Tribunal Administratif de Marseille — Décision N° TA13-2402742

lundi 25 mars 2024

JuridictionTribunal Administratif de Marseille
SectionTribunal Administratif de Marseille
N° DossierTA13-2402742
TypeDécision
RecoursExcès de pouvoir
PublicationC
FormationReconduite à la frontière
Avocat requérantLEMAISTRE

Texte intégral

Vu la procédure suivante :

Par une requête, enregistrée le 20 mars 2024, M. C A, représenté par Me Lemaistre, demande au tribunal d'annuler la décision d'obligation de quitter le territoire français dont il a fait l'objet par arrêté du préfet des Bouches-du-Rhône en date du 18 mars 2024.

Il soutient que :

- il a dû quitter son pays en raison de ses craintes d'être persécuté par les autorités turques ;

- ses empreintes ont été prises en Croatie sans explication et il a été battu dans un commissariat croate ;

- des membres de sa famille habitent en France ;

- il est sûr d'être reconnu réfugié par l'office français de protection des réfugiés et des apatrides s'il peut déposer un dossier de demande d'asile.

Par un mémoire en défense, enregistré le 21 mars 2024, le préfet des Bouches-du-Rhône conclut au rejet de la requête.

Il fait valoir qu'aucun moyen soulevé n'est fondé.

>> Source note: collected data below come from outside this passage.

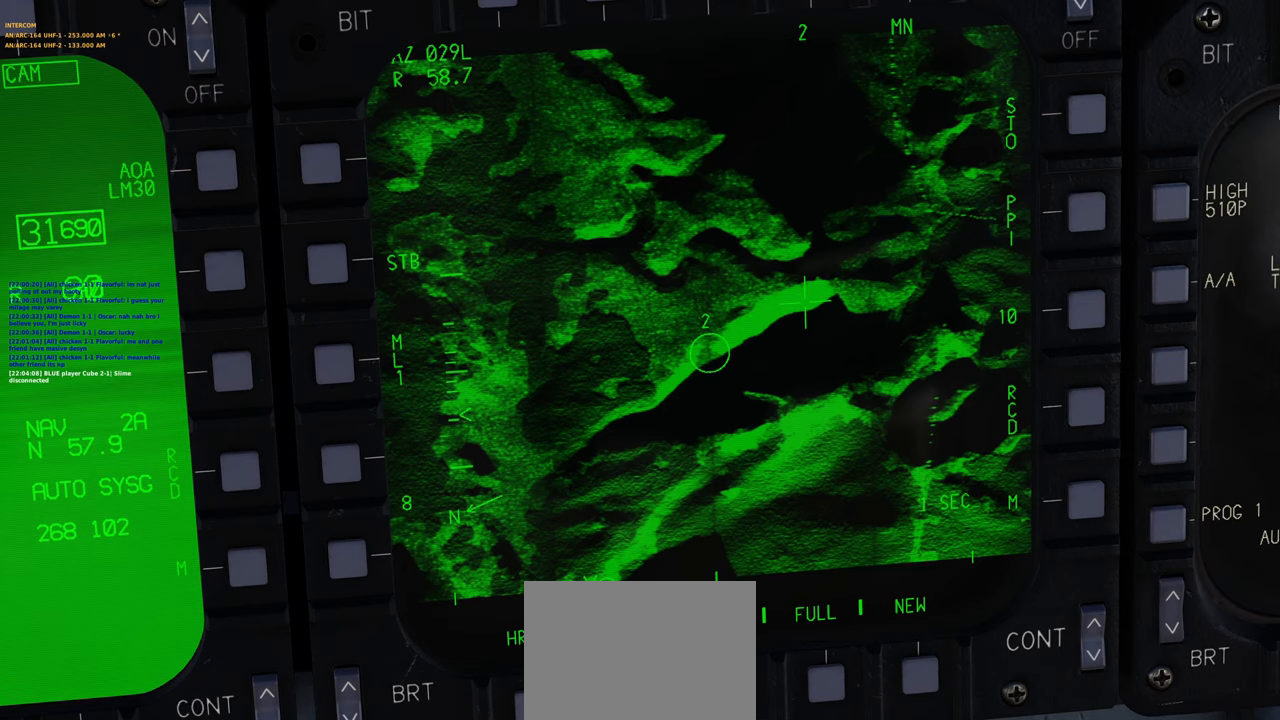
{"buttons": ["L1"], "left_stick": "center", "right_stick": "center", "events": [[100, "DPAD_UP", "down"], [150, "right_stick", "up-right"], [217, "DPAD_UP", "up"], [250, "right_stick", "center"]]}
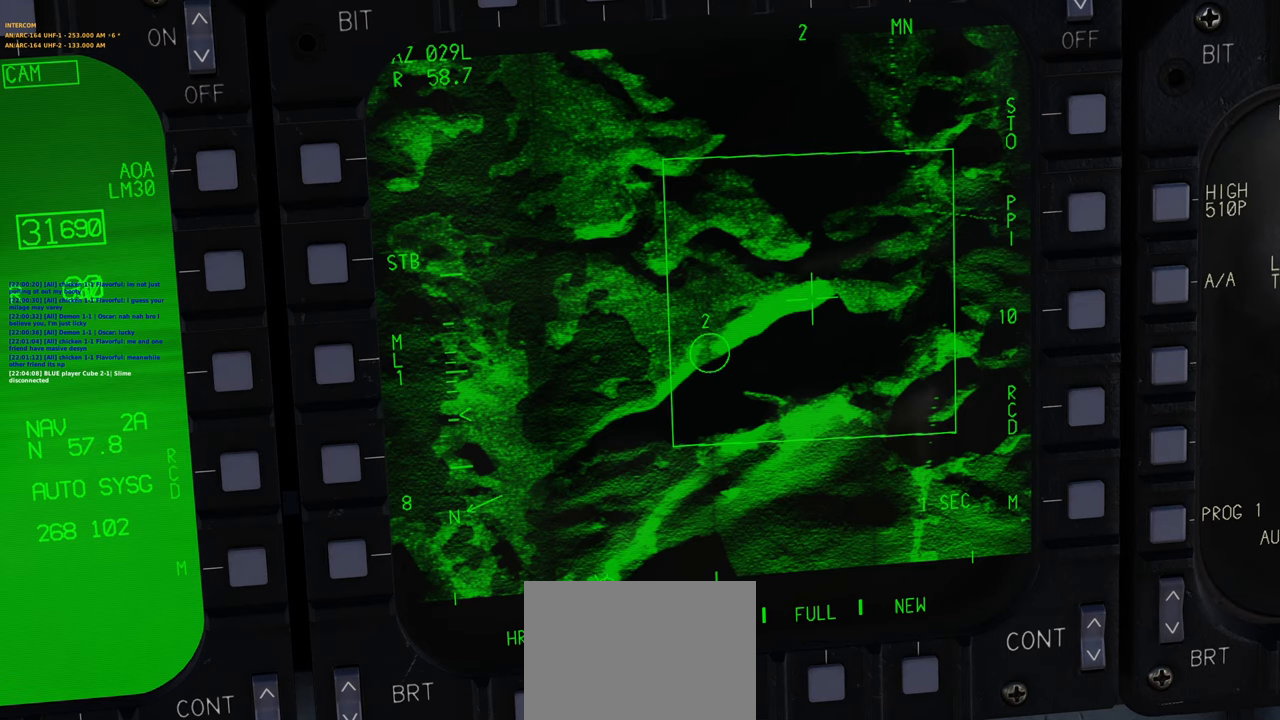
{"buttons": ["L1"], "left_stick": "center", "right_stick": "center", "events": [[83, "right_stick", "up-right"], [183, "DPAD_UP", "down"], [300, "DPAD_UP", "up"], [333, "right_stick", "center"]]}
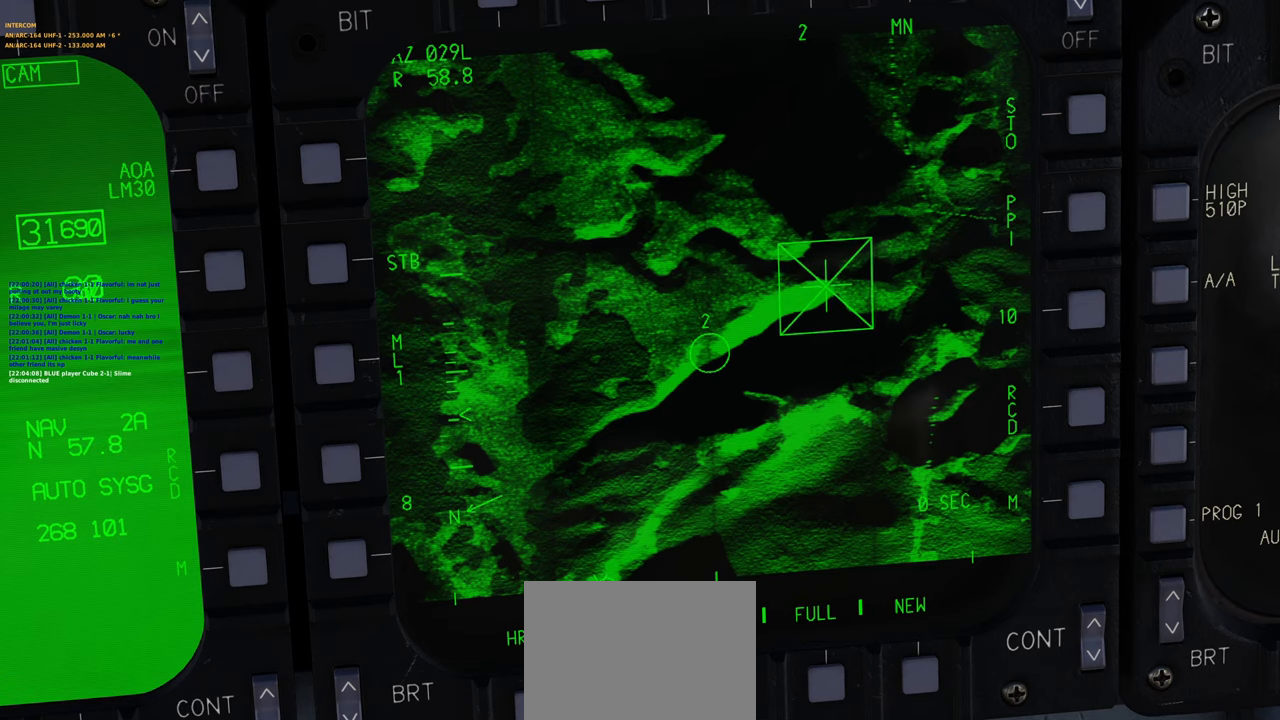
{"buttons": ["L1"], "left_stick": "center", "right_stick": "center", "events": [[150, "right_stick", "up-right"], [367, "DPAD_DOWN", "down"], [483, "right_stick", "center"], [500, "DPAD_DOWN", "up"]]}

Vu les autres pièces du dossier.

Vu :

- la convention européenne de sauvegarde des droits de l'homme et des libertés fondamentales ;

- le règlement (UE) n° 603/2013 du 26 juin 2013 ;

- le règlement (UE) n° 604/2013 du Parlement européen et du Conseil du 26 juin 2013 établissant les critères et mécanismes de détermination de l'État membre responsable de l'examen d'une demande de protection internationale introduite dans l'un des États membres par un ressortissant de pays tiers ou un apatride ;

- le règlement d'exécution (UE) n° 118/2014 de la Commission du 30 janvier 2014 modifiant le règlement (CE) n° 1560/2003 portant modalités d'application du règlement (CE) n° 343/2003 du Conseil établissant les critères et mécanismes de détermination de l'État membre responsable de l'examen d'une demande d'asile présentée dans l'un des États membres par un ressortissant d'un pays tiers ;

- le code de l'entrée et du séjour des étrangers et du droit d'asile ;

- le code de justice administrative.

Le président du tribunal a désigné Mme Busidan pour statuer sur les litiges relatifs aux décisions portant mesure d'éloignement des ressortissants étrangers en application du code de l'entrée et du séjour des étrangers et du droit d'asile.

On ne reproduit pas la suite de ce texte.